Sometimes this government body can help fund services to enable the mother to continue to be the primary carer of the baby. There are times other family members may be sought to do this role. Every effort is to be made to keep the baby within the family’s care. Once again this is very complex and requires experienced specialist and dedicated professionals to aid best outcomes for all concerned. Understanding barriers for the women and psychosocial situations, often rare medical conditions /syndromes and the impact that may impose on the pregnancy and ability to parent safely and effectively.

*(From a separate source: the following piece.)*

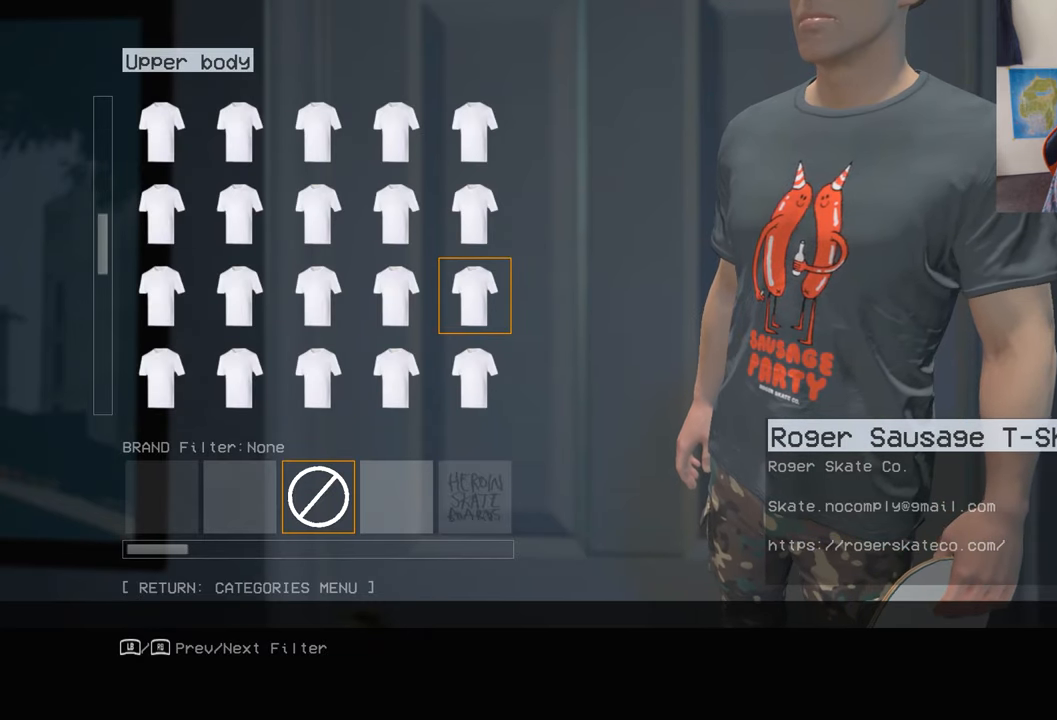
{"buttons": [], "left_stick": "center", "right_stick": "center", "events": [[83, "right_stick", "center"], [217, "DPAD_LEFT", "down"], [317, "DPAD_LEFT", "up"]]}
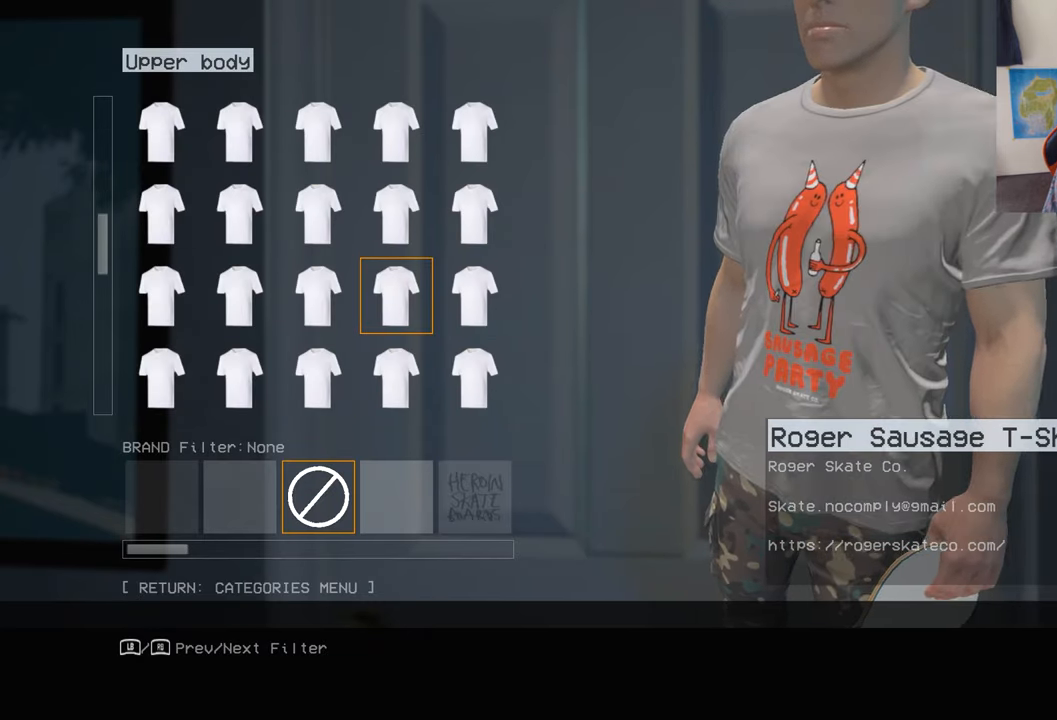
{"buttons": [], "left_stick": "center", "right_stick": "center", "events": [[50, "DPAD_LEFT", "down"], [150, "DPAD_LEFT", "up"], [384, "DPAD_RIGHT", "down"], [450, "DPAD_RIGHT", "up"]]}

Women living with disabilities can definitely parent and have traditionally been over represented in the children’s court due to personal prejudices and lack of knowledge by professionals and societal perceptions. With better education of professionals and community workers and better tailored programs we have seen a shift.
However there is much work to be done. Safety and well-being of the women and vulnerable newborns must always be considered and taken into account when planning antenatal care and discharge from hospital to the community.
Midwives not have one but two patients. Mother and baby. From my experience caring for women living with disabilities can at times often require many hours dedicated to each individual due to complexities and therefore the need for maternity clinics with the expertise and framework to provide best practice, offering as little or as much support and care required by each individual. With the involvement of a multidisciplinary team it can also be extremely rewarding.